Contrairement à son prédécesseur, Carlos Puigdemont, exilé en Belgique, Quim Torra n’a pas menacé d’action concrète de rupture, il n’a pas posé d’ultimatum et n’a pas fixé de calendrier. Cela étant, cette fin de non-recevoir n’est pas très encourageante pour le Premier ministre espagnol, Pedro Sanchez, qui a entamé depuis son arrivée au pouvoir, le 1er juin, un dialogue avec le président indépendantiste catalan.

Manifestation à Barcelone le 11 septembre

La région la plus riche d’Espagne avait connu, à l’automne 2017, une grave crise politique car les indépendantistes avaient organisé un référendum d’autodétermination le 1er octobre, malgré son interdiction par l’exécutif espagnol. Le parlement catalan avait ensuite proclamé l’indépendance, le 27 octobre, une mesure qui avait immédiatement été suivie par la mise sous tutelle de la région par l’État et par la destitution des dirigeants catalans.
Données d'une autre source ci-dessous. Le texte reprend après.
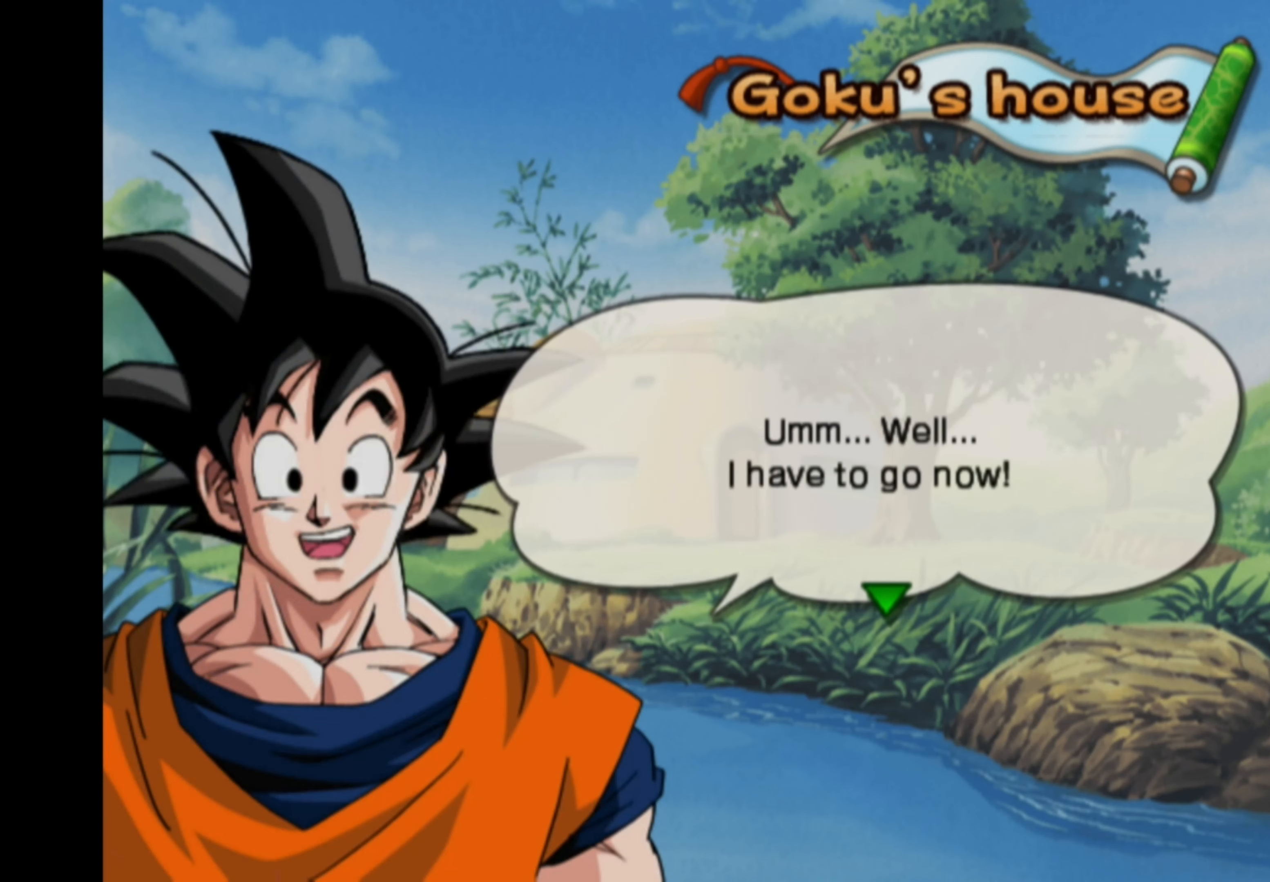
{"buttons": [], "left_stick": "center", "right_stick": "center", "events": []}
Face à la proclamation répétée du droit à l’autodétermination de la Catalogne de la part de Quim Torra, le Premier ministre a répété que ce droit n’existait pas dans la Constitution espagnole. Il a lancé une nouvelle menace de suspension de l’autonomie catalane si les dirigeants de la région venaient à prendre des décisions unilatérales contraires à la loi.
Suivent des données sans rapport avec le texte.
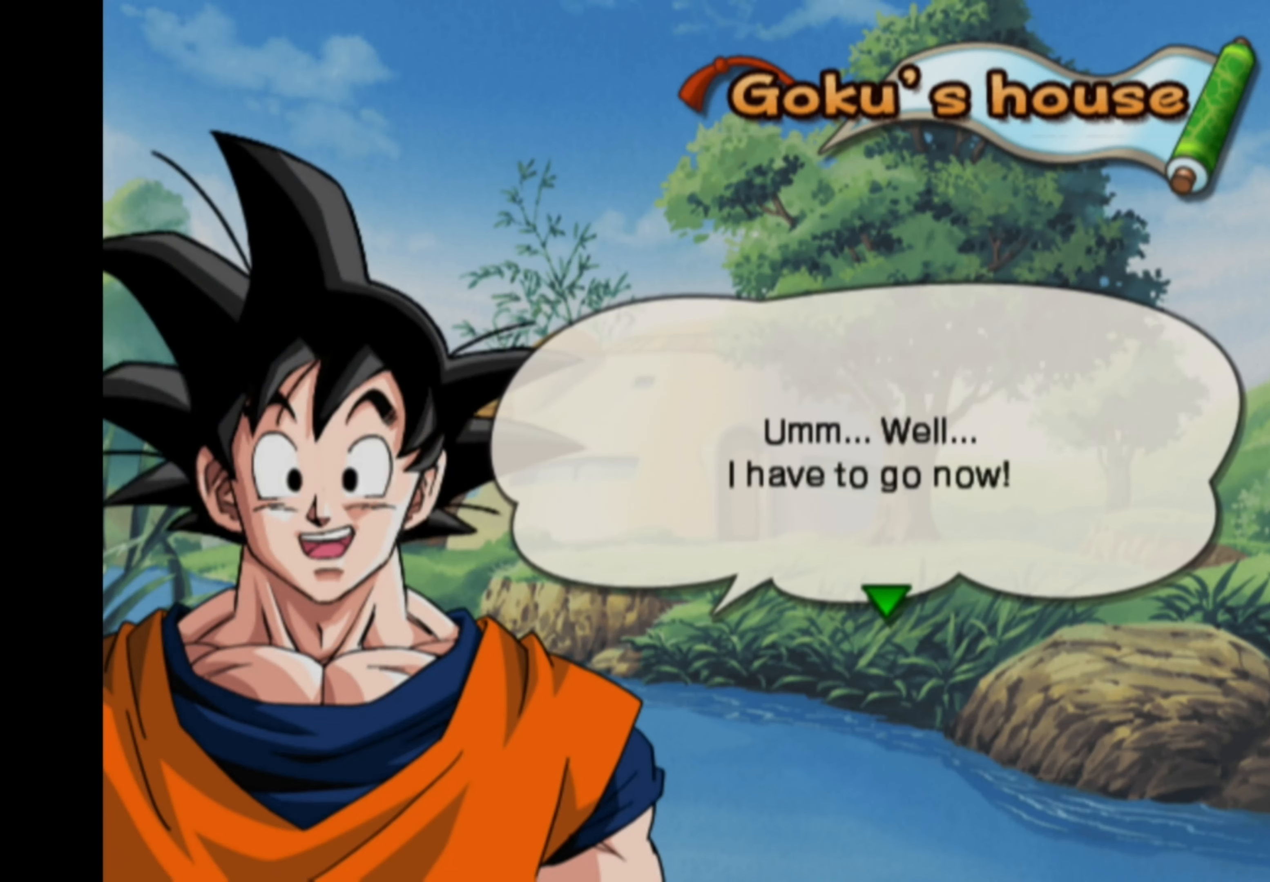
{"buttons": [], "left_stick": "right", "right_stick": "center", "events": [[50, "left_stick", "down-left"], [150, "left_stick", "up-left"], [200, "left_stick", "up-right"], [284, "left_stick", "down-right"], [334, "left_stick", "down-left"], [400, "left_stick", "up-left"], [484, "left_stick", "right"]]}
Le leader indépendantiste catalan a répondu qu’il serait toujours “du côté de l’obéissance au peuple catalan” et compte bien accentuer la pression populaire pour faire bouger l’exécutif espagnol. Il a lancé un appel pour que la foule manifeste en masse le 11 septembre, à l’occasion de la fête nationale catalane. Et il a invité, le 1er octobre prochain – date du premier anniversaire du référendum –, les Catalans à occuper les écoles qui ont servi de collèges électoraux, pour une grande journée de revendication.